Whilst this all sounds like a sensible developmental strategy, there is a sting in the tail, a price to pay. From our rodent models we find that a poor maternal diet just during those few days between conception and implantation - and with a normal diet thereafter - the offspring develop metabolic and cardiovascular disease markers (high blood pressure, excessive body fat, for example) and dysfunctional behaviour.
Why is this happening? This is likely caused by developing a metabolism designed for a frugal environment with emphasis on nutrient storage whenever possible as would have been 'predicted' by the embryo from its mother's poor nutrition around the time of conception. However, this would be an unsuitable physiological state if entering a postnatal world with nutrients aplenty, a maladaptation prone to increase disease risk, and an evolutionary trade-off for early protection provided during development.
Do these memories and legacy of embryo environment have any relevance to humans? We believe they do. Similar nutritional study designs in sheep also indicate adverse adult cardiovascular, metabolic and behavioural consequences may derive from the environment around the time of conception. And historically, people conceived near to the end of the five-month famine in Amsterdam in the second world war showed a comparable disease risk in later life.
There is also some evidence from children conceived via IVF that the conditions and composition of the embryo culture medium can influence early postnatal growth rates and increase the risk of cardiometabolic dysfunction.
All of these suggestions of early 'programming' of health also relate to wider epidemiological studies, particularly from Professor David Barker and colleagues, showing the major risk for acquiring metabolic and cardiovascular disease in later life is not so much your adult lifestyle but by your birth weight.

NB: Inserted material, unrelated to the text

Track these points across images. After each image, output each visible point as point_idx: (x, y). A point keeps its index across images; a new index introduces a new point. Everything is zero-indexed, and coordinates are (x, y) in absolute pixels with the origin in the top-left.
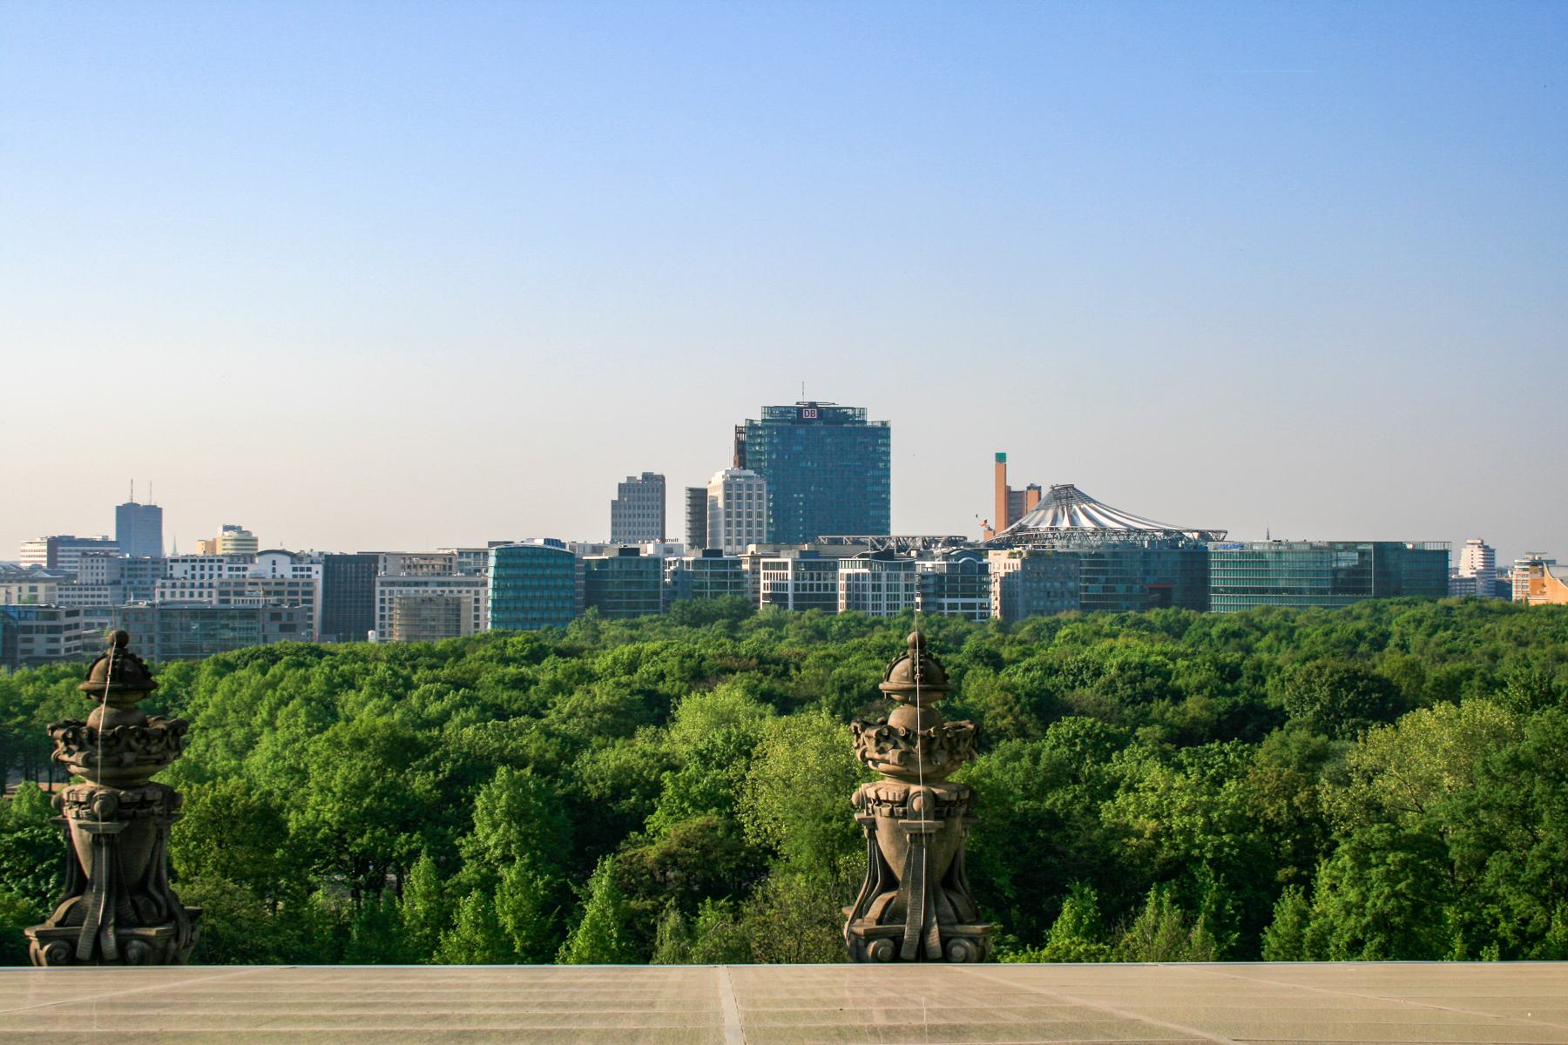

The early embryo development may 'interrogate' the maternal environment not just for nutritional factors but also for other criteria. Our mouse studies show that maternal sickness (equivalent to a relatively mild systemic bacterial infection) at the time of conception also changes how the embryo develops and alters adult phenotype.
Here, however, there is no enduring consequence for cardiovascular health; rather, the offspring's innate immune system becomes suppressed. This, we think, may be a mechanism to optimise the functioning of the immune system in a world 'predicted' by the embryo to be pathogen-rich and where protection against autoimmune disease is an advantage.
These early sensing mechanisms by the embryo before implantation occur before a woman would even know she is pregnant. Conditions during development can help determine your metabolism for life, a sobering message.